The lines to copy are those in the records below that hold the word "size".

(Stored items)
- Opening Delimiter -

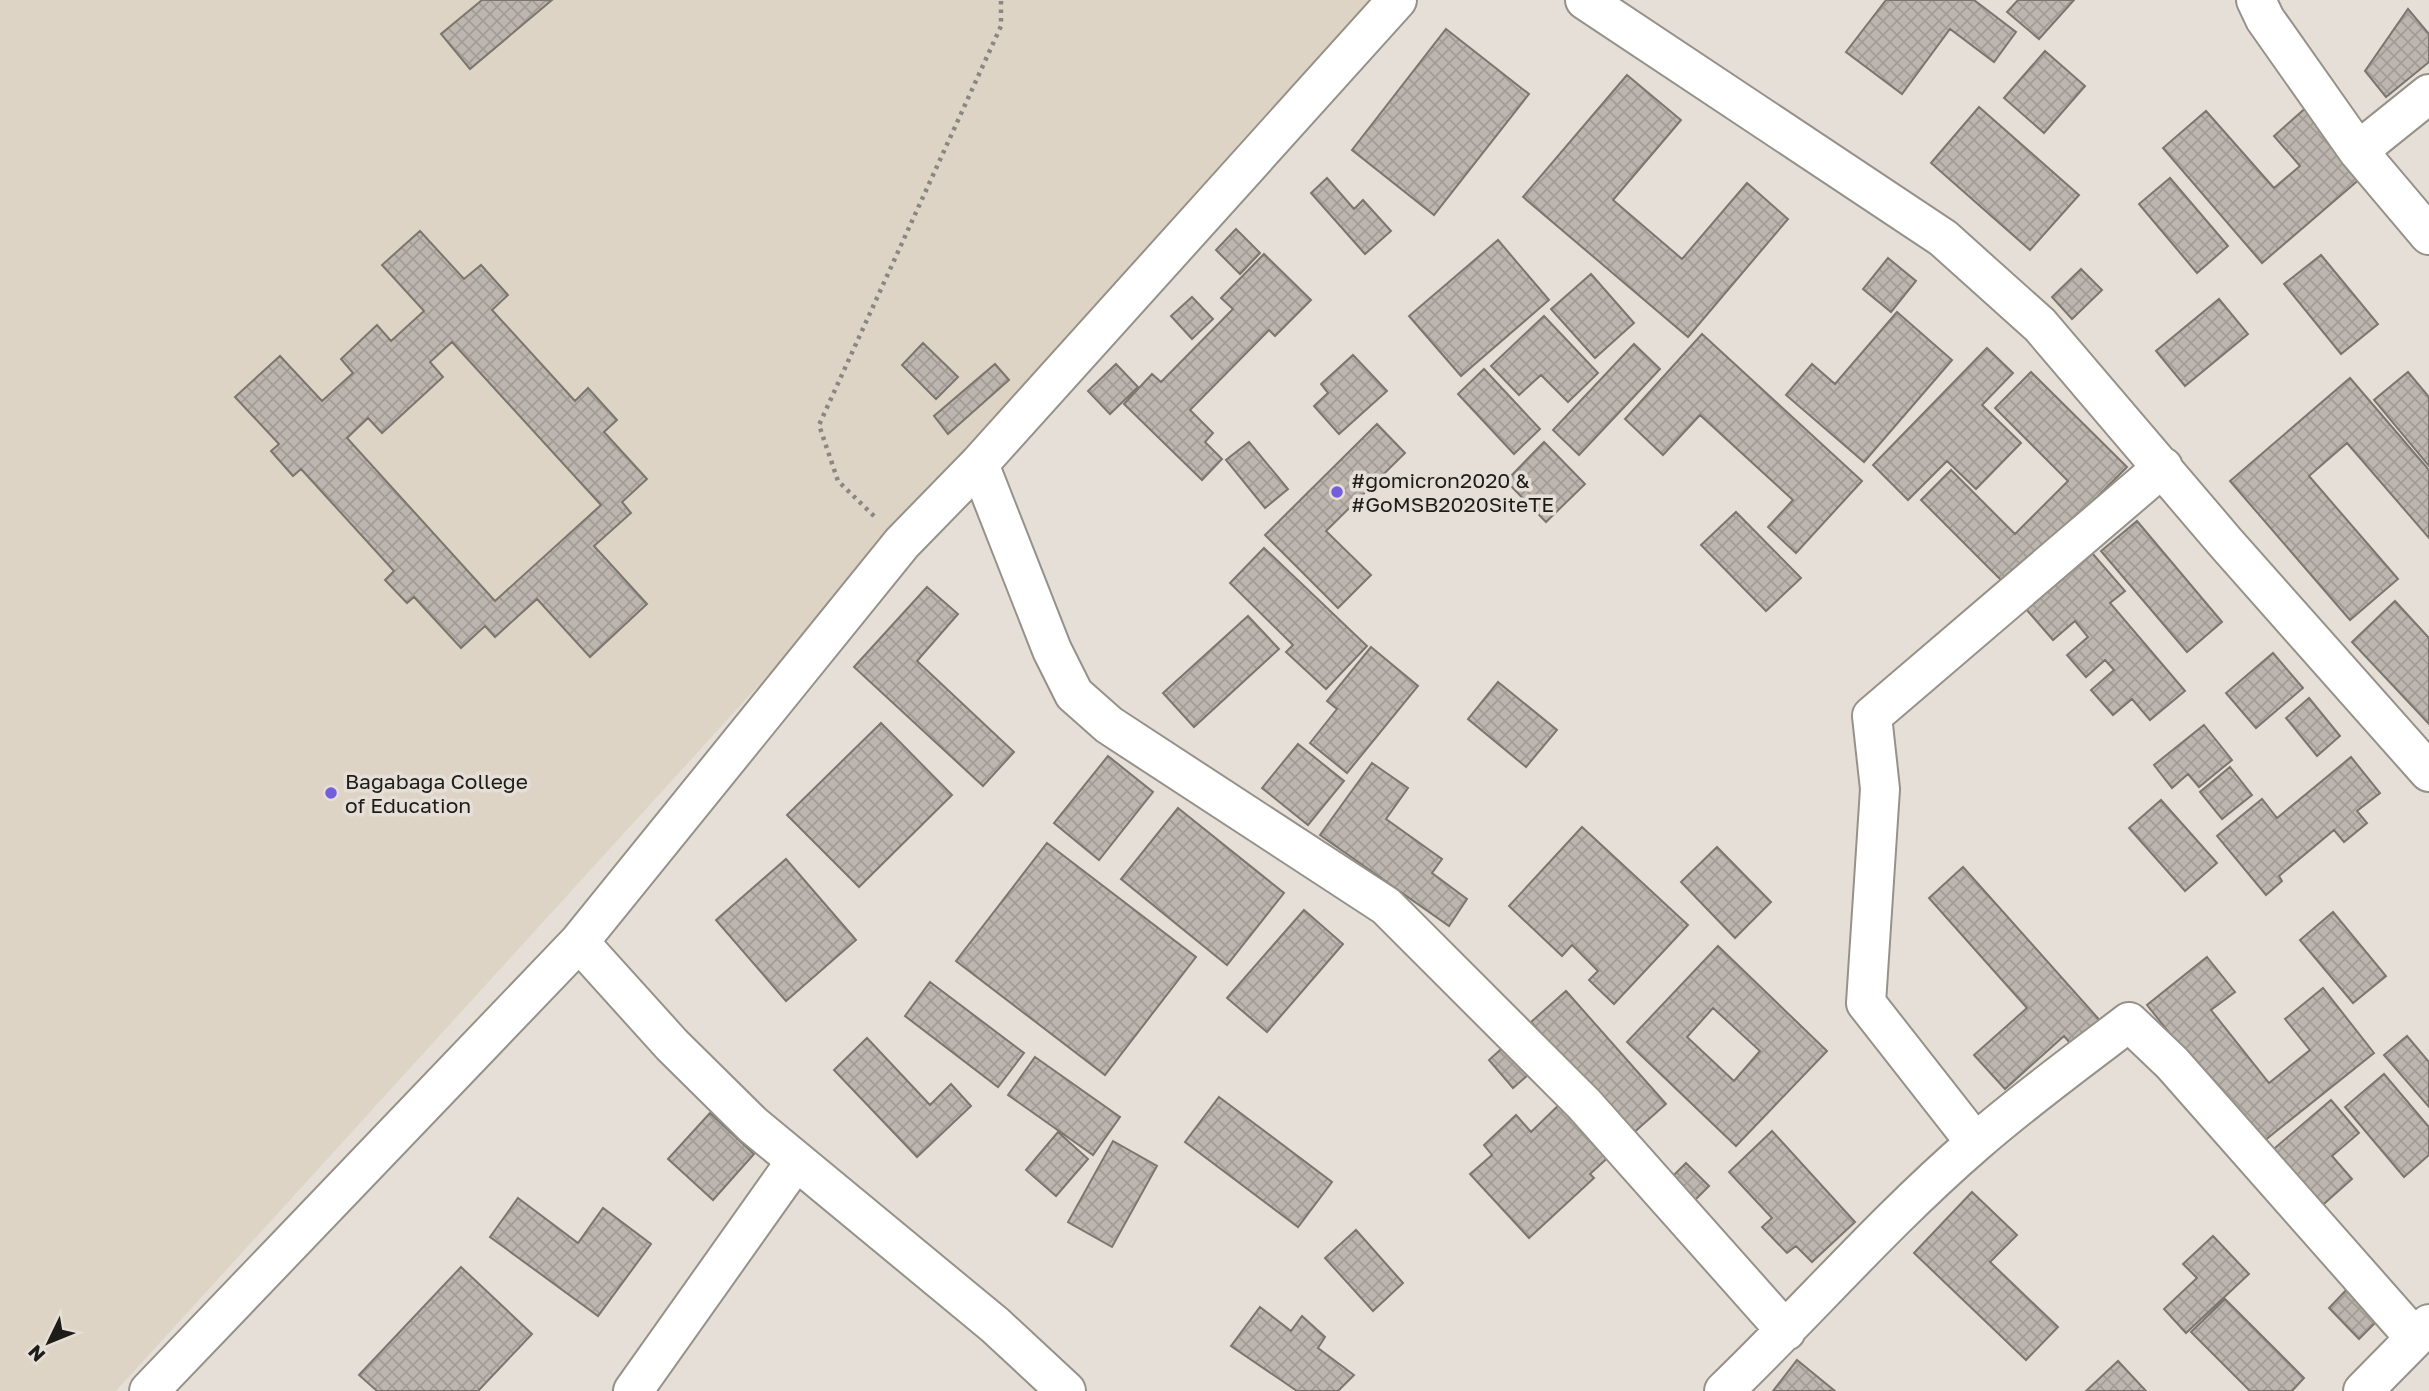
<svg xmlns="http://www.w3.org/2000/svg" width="2429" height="1391" font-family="'Golos Text',sans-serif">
<defs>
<pattern id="building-cross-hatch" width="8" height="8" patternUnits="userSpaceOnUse" patternTransform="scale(1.75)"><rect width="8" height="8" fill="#bcb6ae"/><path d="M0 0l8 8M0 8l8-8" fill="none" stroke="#a19c95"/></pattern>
</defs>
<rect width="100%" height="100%" fill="#e5dfd7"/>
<path fill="#ded4c5" d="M0,0H1376L1206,194L116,1391H0Z"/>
<path fill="url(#building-cross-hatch)" stroke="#7b766e" stroke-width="2" fill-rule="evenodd" d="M482,0H552L470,69L441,34Z
M1886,0H1974L2016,32L1994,62L1950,29L1902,94L1846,52Z
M2018,0H2074L2039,39L2007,12Z
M2408,9L2429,34V62L2386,97L2365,71Z
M1446,29L1529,94L1434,215L1352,150Z
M2045,51L2085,86L2044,133L2004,98Z
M1627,75L1681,120L1613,200L1682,259L1747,183L1788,219L1688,337L1523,197Z
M2309,105L2368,172L2262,263L2163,148L2206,111L2274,188L2300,166L2274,136Z
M1979,107L2079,195L2030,250L1931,163Z
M1327,178L1354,209L1363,200L1391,231L1365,254L1311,193Z
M2170,178L2228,246L2197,273L2139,204Z
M1236,229L1260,253L1240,274L1216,250Z
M420,231L464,279L481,265L508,295L492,310L575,401L588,388L617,420L604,432L647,479L622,502L631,513L594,546L647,604L590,657L537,599L495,637L485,626L461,648L414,597L407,603L385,580L394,571L301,469L293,476L271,451L279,444L235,397L280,356L322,401L353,373L341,359L377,325L391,341L424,311L382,265ZM452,342L601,505L495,601L347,438L368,418L382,433L443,377L430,362Z
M1498,240L1549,300L1461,376L1409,316Z
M1264,254L1311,300L1275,336L1269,330L1190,410L1213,433L1205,442L1222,459L1202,480L1124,404L1152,374L1161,382L1233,309L1221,298Z
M2321,255L2378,324L2341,354L2284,284Z
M1888,258L1916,281L1891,312L1863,289Z
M2081,269L2102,290L2072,319L2052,297Z
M1591,274L1634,323L1595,358L1551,309Z
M1192,297L1213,319L1192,339L1171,316Z
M2219,299L2248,334L2185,386L2156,351Z
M1897,312L1952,360L1864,462L1786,395L1812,364L1835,384Z
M1544,316L1598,373L1568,402L1541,375L1519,395L1491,366Z
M1702,334L1862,481L1796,553L1768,527L1793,500L1700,415L1663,455L1625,419Z
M923,343L958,377L936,399L902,365Z
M1634,344L1660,369L1579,455L1553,430Z
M1987,348L2013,373L1982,405L2021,443L1976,489L1947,461L1908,500L1873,465Z
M1353,355L1387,391L1339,434L1314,406L1328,393L1321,384Z
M995,364L1009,380L948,434L934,416Z
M1116,364L1138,387L1110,414L1088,391Z
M1484,369L1540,429L1514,454L1458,394Z
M2031,372L2127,467L2008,587L1921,500L1951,470L2015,534L2068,481L1995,408Z
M2408,372L2429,397V466L2374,400Z
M2350,378L2429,470V538L2347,443L2309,476L2398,579L2350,620L2230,481Z
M1377,424L1405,453L1326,531L1371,575L1338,608L1265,535Z
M1249,442L1288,489L1265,508L1226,460Z
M1544,442L1585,484L1546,522L1506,481Z
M1736,512L1801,578L1766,611L1701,545Z
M2137,521L2222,622L2187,652L2101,551Z
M1264,548L1367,646L1326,689L1286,652L1293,645L1230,583Z
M2092,553L2125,591L2110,603L2185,691L2150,720L2132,699L2113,715L2091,690L2114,670L2105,660L2086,677L2067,655L2088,637L2075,621L2053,640L2026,609Z
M927,587L958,614L917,661L1014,752L983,786L854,667Z
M2395,601L2429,638V724L2352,642Z
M1248,616L1279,649L1194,727L1163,693Z
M1371,647L1418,686L1347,773L1310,743L1337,709L1327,701Z
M2273,653L2303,688L2256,728L2226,693Z
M1498,682L1557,730L1526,767L1468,719Z
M2309,698L2340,736L2317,756L2286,718Z
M881,723L952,795L859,887L787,815Z
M2204,725L2232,760L2199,787L2188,774L2172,788L2154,765Z
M1298,744L1344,781L1308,825L1262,788Z
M1108,756L1153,792L1099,860L1054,823Z
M2351,757L2380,793L2357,811L2367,823L2344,842L2334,830L2279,876L2282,881L2266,895L2217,836L2262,799L2277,818Z
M1372,763L1408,788L1386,819L1442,859L1432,873L1467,899L1449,926L1320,835Z
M2230,767L2252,795L2222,819L2200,792Z
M2161,800L2217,863L2185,891L2129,828Z
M1178,808L1284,893L1227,965L1121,879Z
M1582,827L1688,925L1614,1004L1589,980L1598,971L1572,945L1562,956L1509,906Z
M1047,843L1196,957L1105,1075L956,961Z
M1717,847L1771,902L1735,938L1681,882Z
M786,859L856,940L786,1001L716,920Z
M1963,867L2104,1025L2076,1050L2064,1036L2005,1089L1974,1055L2027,1008L1929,898Z
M1304,910L1343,944L1267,1032L1227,998Z
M2333,912L2386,976L2353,1003L2300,940Z
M1718,946L1827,1051L1736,1146L1627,1042ZM1713,1008L1760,1051L1734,1081L1687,1037Z
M2207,957L2235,992L2211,1010L2269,1083L2310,1050L2285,1019L2323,988L2374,1053L2259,1145L2147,1005Z
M930,982L1024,1053L998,1087L905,1016Z
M1566,991L1666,1104L1631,1135L1531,1022Z
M2407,1036L2429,1062V1107L2384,1055Z
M867,1038L930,1105L951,1084L971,1106L917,1157L834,1070Z
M1510,1041L1535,1069L1513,1088L1489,1060Z
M1035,1057L1120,1117L1093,1155L1008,1095Z
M2384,1074L2429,1127V1155L2404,1177L2345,1107Z
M1219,1097L1332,1182L1298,1227L1185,1142Z
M1565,1099L1614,1152L1590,1174L1594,1178L1529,1238L1470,1174L1492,1155L1484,1145L1516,1115L1531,1132Z
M2331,1100L2359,1133L2332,1156L2352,1179L2317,1210L2269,1153Z
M710,1113L754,1154L713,1200L668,1159Z
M1772,1131L1855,1222L1812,1262L1796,1246L1787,1253L1762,1227L1772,1218L1729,1172Z
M1058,1132L1088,1159L1056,1196L1026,1170Z
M1113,1141L1157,1166L1112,1247L1068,1222Z
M1686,1163L1709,1186L1688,1207L1665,1184Z
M1972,1192L2017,1235L1990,1262L2058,1327L2026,1360L1914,1253Z
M518,1198L578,1243L603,1208L651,1244L598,1316L490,1237Z
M1356,1230L1403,1283L1373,1311L1325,1258Z
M2213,1236L2249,1274L2186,1333L2164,1309L2197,1278L2183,1264Z
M461,1267L532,1334L478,1391H377L359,1375Z
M2352,1284L2383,1315L2359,1339L2329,1308Z
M2225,1299L2304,1378L2292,1391H2250L2191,1332Z
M1260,1307L1291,1331L1302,1316L1325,1337L1318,1348L1354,1375L1338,1391H1297L1231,1346Z
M1797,1360L1835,1391H1773Z
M2118,1361L2146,1391H2086Z"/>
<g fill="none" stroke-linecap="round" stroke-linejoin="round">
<g stroke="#969189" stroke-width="42">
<path id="minor" d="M1585,0L1943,238L2040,325L2225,542L2429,772
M2256,0L2265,19L2358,151L2429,235
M2358,151L2429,94
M979,464L1052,650L1074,694L1109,725L1386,906L1584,1104L1786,1331
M1975,1142L1866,1003L1880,789L1872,716L2163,467
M149,1391L579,942
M633,1391L796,1161
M1066,1391L995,1325L753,1125L672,1045L579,942L902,543L979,464L1397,0
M1724,1391C1808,1310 1885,1221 1974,1144C2023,1101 2077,1062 2129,1022L2172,1063L2415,1338
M2363,1391L2429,1324"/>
</g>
<path stroke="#8a8681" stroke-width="4.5" stroke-dasharray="3.5 5" stroke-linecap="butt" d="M874,516L838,481L819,425L1001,26V0"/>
<use href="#minor" stroke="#fff" stroke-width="38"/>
</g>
<g fill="#745fda" stroke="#e5dfd7" stroke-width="2.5">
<circle cx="1337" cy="492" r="7"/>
<circle cx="331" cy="793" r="7"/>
</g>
<g text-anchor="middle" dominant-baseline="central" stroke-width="7" stroke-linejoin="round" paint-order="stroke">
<g font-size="21" fill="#1e1c19" stroke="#e5dfd7" text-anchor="start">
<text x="1351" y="480">#gomicron2020 &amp;<tspan x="1351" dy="24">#GoMSB2020SiteTE</tspan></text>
<text x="345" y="781">Bagabaga College<tspan x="345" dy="24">of Education</tspan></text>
</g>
</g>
<g transform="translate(49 1342) rotate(227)" stroke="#e5dfd7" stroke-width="5" paint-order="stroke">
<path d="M0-5L12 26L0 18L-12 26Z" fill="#1e1c19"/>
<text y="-10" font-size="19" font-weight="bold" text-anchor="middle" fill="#1e1c19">N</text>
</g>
</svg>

- Closing Delimiter -

Result for this task:
<g font-size="21" fill="#1e1c19" stroke="#e5dfd7" text-anchor="start">
<text y="-10" font-size="19" font-weight="bold" text-anchor="middle" fill="#1e1c19">N</text>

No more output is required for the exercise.